#### [Text for analysis]
((

Coreference Resolution & Clustering

Updated 4 February 2026

Coreference Resolution and Clustering is the process of detecting text spans that refer to the same entity or event and grouping them into coherent clusters.
Techniques include mention-pair, span-based neural, and graph-based models that optimize clustering through both local and global feature integration.
Recent advances focus on incorporating entity-centric features, efficient memory management, and incremental clustering to enhance performance in complex NLP tasks.

Coreference resolution and clustering is the combinatorial process of (a) identifying spans in text that are mentions of entities or events, and (b) grouping these mentions into clusters such that each cluster corresponds to all and only the textual references to a specific entity or event. This problem is fundamental for natural language understanding, entity linking, event extraction, question answering, and discourse analysis. Advanced research frames this as joint detection and clustering, constrained by computational, statistical, and sometimes memory-efficiency considerations.

1. Formal Frameworks for Coreference Resolution

Early and contemporary research distinguish multiple paradigms for resolving coreference and forming clusters:

Mention-Pair Models: Classify each mention pair as coreferent/non-coreferent independently. The transitive closure of positive predictions yields clusters. These models are straightforward but linguistically naïve, lacking explicit transitivity and cluster-level reasoning (Rahman et al., 2014).
Mention-Ranking and Cluster-Ranking: Instead of independent pairwise links, mention-ranking selects a single antecedent for each mention (possibly ε for new entity), while cluster-ranking assigns each mention to a full preceding cluster, ranking potential merges via a scoring function $s(c_j, m_k) = \mathbf{w}^\top \phi(c_j, m_k)$ (Rahman et al., 2014). This allows the use of cluster-level features and explicit modeling of anaphoricity.
End-to-End Span-Based Neural Models: These models score all text spans (up to length $L$ ) for mentionhood and antecedent compatibility, optimizing over possible partitions via marginal likelihood of correct antecedents, typically with aggressive pruning to ensure tractability (Lee et al., 2017). Variants include explicit joint modeling of mention detection and antecedent selection (Zhang et al., 2018).
Cluster-Merge and Learning-to-Search Paradigms: Distributed cluster representations are learned in parallel with pairwise encoders, enabling the system to greedily merge clusters based on downstream clustering quality (e.g., B³ F1) via learning-to-search objectives (Clark et al., 2016).

))

#### [Dataset excerpts]

((

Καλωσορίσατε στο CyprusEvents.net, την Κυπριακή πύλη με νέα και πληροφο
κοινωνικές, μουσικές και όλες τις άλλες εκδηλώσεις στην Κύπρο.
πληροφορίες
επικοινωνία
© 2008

))

#### [Task goal]
Repeat word for word everything in the coreference text from "Updated 4 February" down to "into coherent clusters.". Work only from the coreference text, not the rows.

#### [Task solution]
Updated 4 February 2026

Coreference Resolution and Clustering is the process of detecting text spans that refer to the same entity or event and grouping them into coherent clusters.